Saturday, March 29, 2008

from The Trouvelot Astronomical Drawings Manual, 1882

(Page 116)

In the years 1866, 1867 and 1868, there were also extraordinary meteoric displays on the night of November I3th. It was on the last mentioned date that I had the opportunity to observe the remarkable shower of shooting-stars of which I have attempted to represent all the characteristic points in Plate XII. My observations were begun a little after midnight, and continued without interruption till sun-rise. Over three thousand meteors were observed during this interval of time in the part of the sky visible from a northern window of my house. The maximum fall occurred between four and five o'clock, when they appeared at a mean rate of 15 in a minute.

In general, the falling stars were quite large, many being superior to Jupiter in brightness and apparent size, while a few even surpassed Venus, and were so brilliant that opaque objects cast a strong shadow during their flight. A great many left behind them a luminous train, which remained visible for more or less time after the nucleus had vanished. In general, these meteors appeared to move either in straight or slightly curved orbits; but quite a number among them exhibited very extraordinary motions, and followed very complicated paths, some of which were quite incomprehensible.
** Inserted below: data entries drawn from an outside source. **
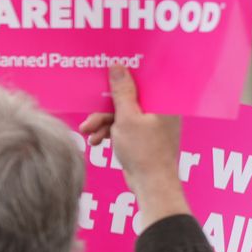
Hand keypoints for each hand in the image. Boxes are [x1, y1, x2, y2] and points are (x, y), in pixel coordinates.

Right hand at [78, 64, 187, 230]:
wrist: (151, 184)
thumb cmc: (144, 151)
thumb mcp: (126, 118)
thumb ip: (121, 92)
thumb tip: (117, 67)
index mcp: (163, 101)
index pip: (141, 81)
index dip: (121, 79)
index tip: (104, 78)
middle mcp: (160, 110)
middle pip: (127, 99)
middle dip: (104, 110)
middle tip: (88, 120)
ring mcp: (152, 124)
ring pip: (122, 114)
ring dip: (103, 123)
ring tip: (88, 134)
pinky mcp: (144, 136)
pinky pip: (124, 127)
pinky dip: (110, 132)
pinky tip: (97, 142)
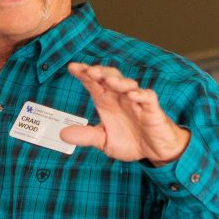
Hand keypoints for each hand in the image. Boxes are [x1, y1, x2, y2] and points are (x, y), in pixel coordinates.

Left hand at [63, 62, 190, 164]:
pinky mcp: (152, 109)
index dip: (84, 73)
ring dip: (119, 81)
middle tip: (90, 71)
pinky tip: (132, 95)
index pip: (94, 83)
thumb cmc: (131, 141)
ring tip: (109, 81)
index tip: (72, 67)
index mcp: (107, 102)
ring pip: (128, 84)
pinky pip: (147, 97)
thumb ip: (86, 136)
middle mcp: (121, 97)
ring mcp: (137, 101)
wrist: (155, 151)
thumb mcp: (104, 141)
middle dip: (101, 72)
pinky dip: (140, 95)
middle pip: (110, 77)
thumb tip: (62, 134)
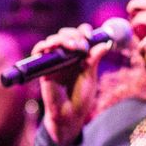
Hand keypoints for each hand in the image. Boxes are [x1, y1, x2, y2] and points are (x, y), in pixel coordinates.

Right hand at [36, 24, 108, 145]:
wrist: (69, 114)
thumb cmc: (81, 96)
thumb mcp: (90, 76)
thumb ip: (94, 59)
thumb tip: (106, 43)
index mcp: (79, 56)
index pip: (80, 36)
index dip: (84, 31)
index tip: (89, 35)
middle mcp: (66, 55)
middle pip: (66, 34)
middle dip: (74, 35)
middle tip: (82, 44)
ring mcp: (54, 60)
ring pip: (53, 40)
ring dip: (62, 39)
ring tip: (73, 47)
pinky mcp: (43, 67)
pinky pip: (39, 51)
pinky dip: (43, 45)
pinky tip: (52, 46)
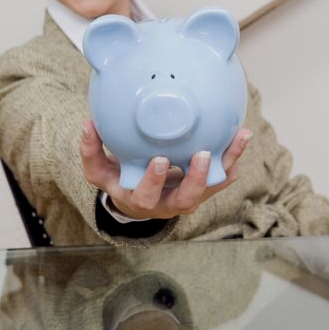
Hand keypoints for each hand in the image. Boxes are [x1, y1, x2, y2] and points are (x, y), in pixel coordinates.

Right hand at [80, 121, 252, 220]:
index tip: (160, 160)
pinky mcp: (204, 188)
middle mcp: (168, 204)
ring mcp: (189, 197)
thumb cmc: (119, 181)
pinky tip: (241, 137)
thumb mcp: (100, 172)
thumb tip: (87, 125)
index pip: (146, 196)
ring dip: (226, 163)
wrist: (139, 198)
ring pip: (212, 187)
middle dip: (196, 179)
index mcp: (141, 200)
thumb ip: (91, 151)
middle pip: (187, 200)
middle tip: (202, 154)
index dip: (154, 182)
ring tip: (239, 137)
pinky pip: (222, 176)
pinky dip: (233, 158)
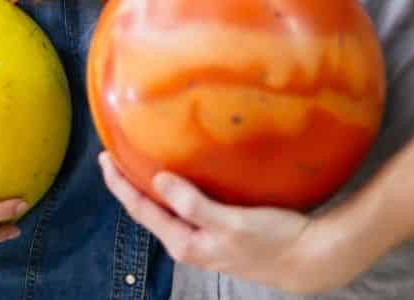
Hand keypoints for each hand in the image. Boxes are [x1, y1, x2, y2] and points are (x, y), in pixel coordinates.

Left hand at [100, 156, 368, 294]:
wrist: (309, 258)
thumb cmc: (273, 240)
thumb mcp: (230, 222)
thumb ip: (193, 204)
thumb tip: (160, 180)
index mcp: (185, 243)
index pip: (141, 210)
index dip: (120, 184)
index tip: (104, 158)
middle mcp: (189, 244)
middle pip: (147, 211)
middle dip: (128, 184)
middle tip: (113, 155)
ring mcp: (203, 240)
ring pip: (165, 211)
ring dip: (149, 188)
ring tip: (136, 163)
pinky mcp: (217, 233)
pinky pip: (184, 210)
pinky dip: (173, 192)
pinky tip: (176, 178)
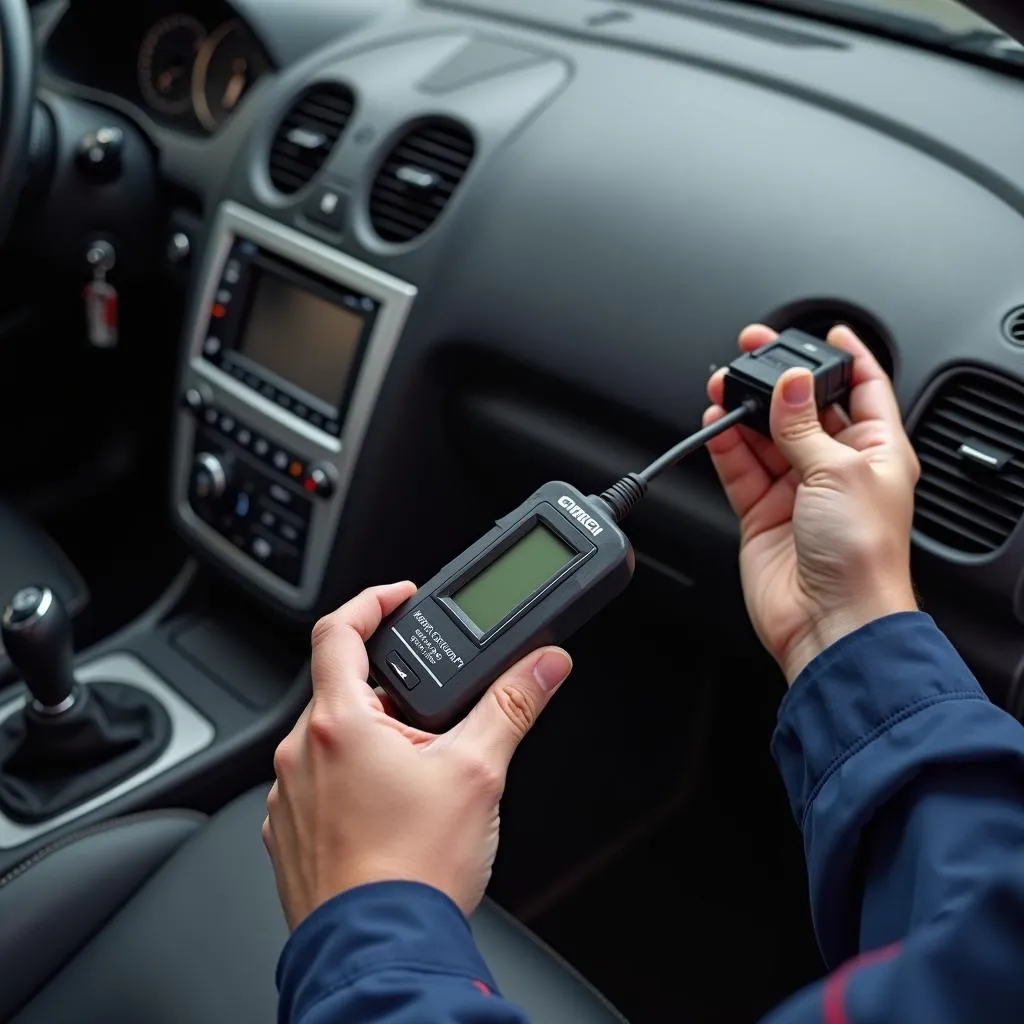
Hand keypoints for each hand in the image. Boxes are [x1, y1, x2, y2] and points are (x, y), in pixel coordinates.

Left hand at [263, 582, 572, 928]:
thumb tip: (543, 666)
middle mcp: (301, 753)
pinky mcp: (290, 834)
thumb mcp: (478, 772)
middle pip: (340, 688)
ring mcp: (290, 796)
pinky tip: (389, 810)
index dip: (371, 602)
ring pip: (329, 740)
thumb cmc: (415, 870)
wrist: (381, 952)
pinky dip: (350, 780)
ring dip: (369, 738)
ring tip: (417, 771)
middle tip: (431, 713)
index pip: (338, 629)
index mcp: (339, 723)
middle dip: (388, 689)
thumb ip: (511, 706)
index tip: (398, 598)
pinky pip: (317, 784)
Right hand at [704, 324, 919, 683]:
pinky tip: (717, 422)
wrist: (830, 620)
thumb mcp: (840, 470)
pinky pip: (740, 468)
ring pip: (766, 436)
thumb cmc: (862, 556)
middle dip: (780, 380)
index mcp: (877, 453)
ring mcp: (798, 492)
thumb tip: (787, 385)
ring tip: (726, 385)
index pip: (864, 390)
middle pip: (805, 410)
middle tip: (753, 351)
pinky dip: (726, 445)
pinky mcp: (762, 513)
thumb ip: (804, 425)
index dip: (847, 357)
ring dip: (746, 410)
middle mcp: (837, 469)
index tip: (827, 331)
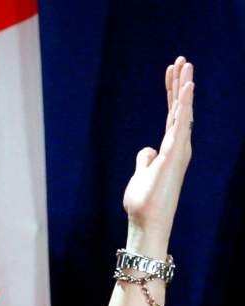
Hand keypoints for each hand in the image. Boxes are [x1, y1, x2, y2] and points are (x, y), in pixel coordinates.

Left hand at [121, 57, 193, 256]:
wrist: (147, 221)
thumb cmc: (144, 202)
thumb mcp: (141, 174)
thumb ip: (145, 159)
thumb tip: (147, 149)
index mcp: (169, 148)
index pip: (172, 114)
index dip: (172, 92)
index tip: (171, 71)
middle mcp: (178, 146)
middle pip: (179, 108)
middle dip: (180, 83)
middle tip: (182, 60)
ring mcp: (178, 149)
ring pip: (182, 111)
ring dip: (184, 87)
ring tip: (186, 64)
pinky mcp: (174, 153)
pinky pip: (180, 123)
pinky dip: (184, 103)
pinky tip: (187, 86)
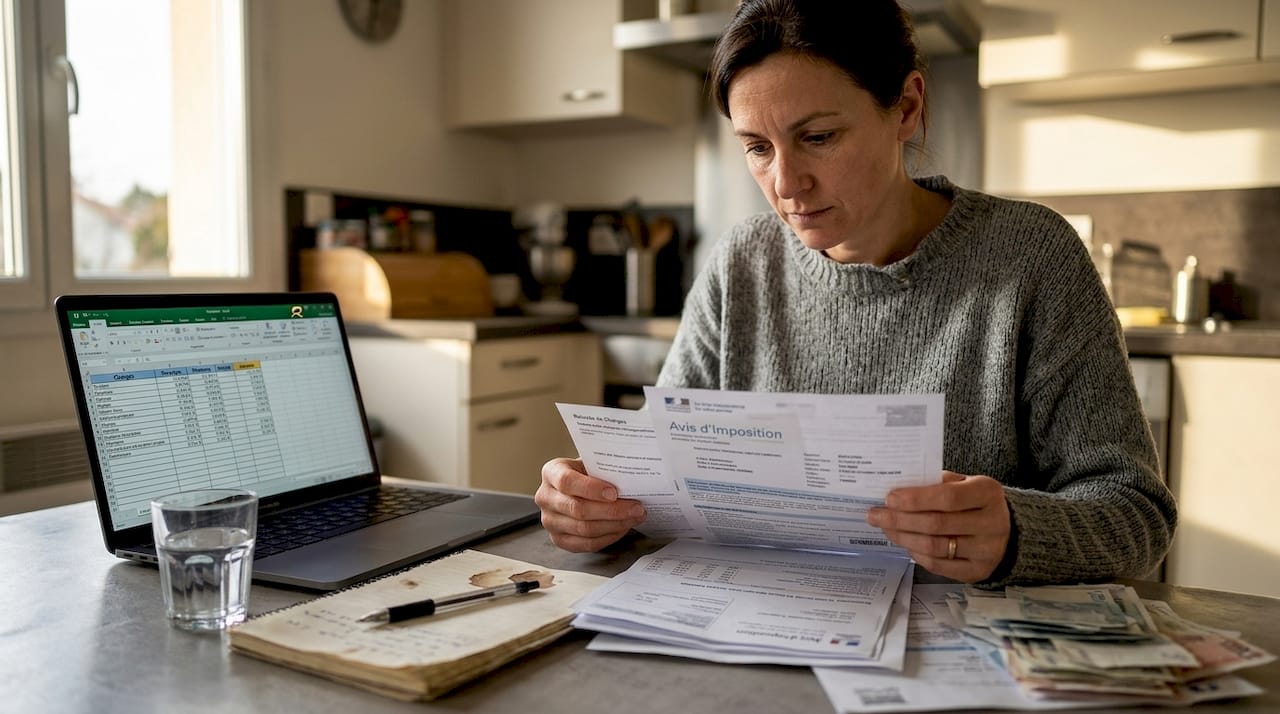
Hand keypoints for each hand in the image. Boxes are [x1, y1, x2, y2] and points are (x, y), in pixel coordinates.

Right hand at [535, 457, 646, 551]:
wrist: (577, 488)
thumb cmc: (587, 473)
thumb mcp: (591, 463)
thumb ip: (604, 469)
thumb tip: (632, 479)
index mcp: (551, 472)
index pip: (567, 482)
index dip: (591, 489)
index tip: (615, 492)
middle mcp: (545, 497)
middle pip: (578, 509)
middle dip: (612, 511)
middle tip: (637, 508)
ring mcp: (550, 521)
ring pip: (584, 529)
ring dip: (614, 525)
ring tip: (634, 517)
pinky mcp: (559, 539)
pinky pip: (586, 544)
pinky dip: (608, 537)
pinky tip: (622, 528)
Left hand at [865, 471, 1010, 581]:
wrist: (1007, 530)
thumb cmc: (974, 501)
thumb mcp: (963, 483)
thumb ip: (936, 484)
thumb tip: (898, 489)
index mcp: (988, 493)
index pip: (947, 497)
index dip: (915, 499)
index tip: (889, 498)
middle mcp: (993, 523)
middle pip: (937, 524)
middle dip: (900, 519)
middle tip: (875, 514)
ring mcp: (987, 551)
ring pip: (934, 547)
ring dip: (903, 537)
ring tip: (885, 527)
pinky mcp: (978, 571)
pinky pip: (938, 565)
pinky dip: (916, 553)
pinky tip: (904, 542)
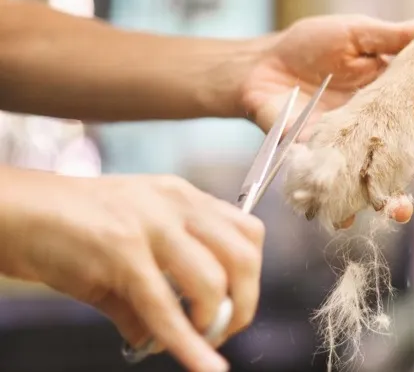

While some moved either in wavy or zig-zag lines, strongly accentuated, others, after moving for a time in a straight line, gradually changed their course, curving upward or downward, thus moving in a new direction. Several among them, which were apparently moving in a straight line with great rapidity, suddenly altered their course, starting at an abrupt angle in another direction, with no apparent slackening in their motion. One of them, which was a very conspicuous object, was moving slowly in a straight course, when of a sudden it made a sharp turn and continued to travel in a straight line, at an acute angle with the first, retreating, and almost going back towards the regions from which it originally came. As nearly all the meteors which exhibited these extraordinary motions left the trace of their passage in the sky by a luminous trail, it was easily ascertained that these appearances were not deceptive. On one occasion I noticed that the change of direction in the orbit corresponded with the brightening up of the meteor thus disturbed in its progress.

Among these meteors, some traveled very slowly, and a few seemed to advance as if by jerks, but in general they moved very rapidly. One of the meteors thus appearing to move by jerks left a luminous trail, upon which the various jerks seemed to be left impressed by a succession of bright and faint spaces along the train. Some of the largest meteors appeared to rotate upon an axis as they advanced, and most of these revolving meteors, as also a great number of the others, seemed to explode just before they disappeared, sending bright fiery sparks of different colors in all directions, although no sound was at any time heard. The largest and most brilliant meteor observed on that night appeared at 5h. 30m., a little before sunrise. It was very bright, and appeared considerably larger than Venus, having quite a distinct disk. This meteor moved very slowly, leaving behind a large phosphorescent trail, which seemed to issue from the inside of the nucleus as it advanced. For a moment the train increased in size and brightness close to the nucleus, which then appeared as an empty transparent sphere, sprinkled all over with minute fiery sparks ; the nucleus then suddenly burst out into luminous particles, which immediately vanished, only the luminous trail of considerable dimensions being left.

Many of the trails thus left by the meteors retained their luminosity for several minutes, and sometimes for over a quarter of an hour. These trails slowly changed their form and position; but it is perhaps remarkable that almost all those which I observed on that night assumed the same general form—that of an open, irregular ring, or horse-shoe, somewhat resembling the letter C. This ring form was subsequently transformed into an irregular, roundish cumulus-like cloud. The trail left by a very large meteor, which I observed on the evening of September 5th, 1880, also exhibited the same general character of transformation.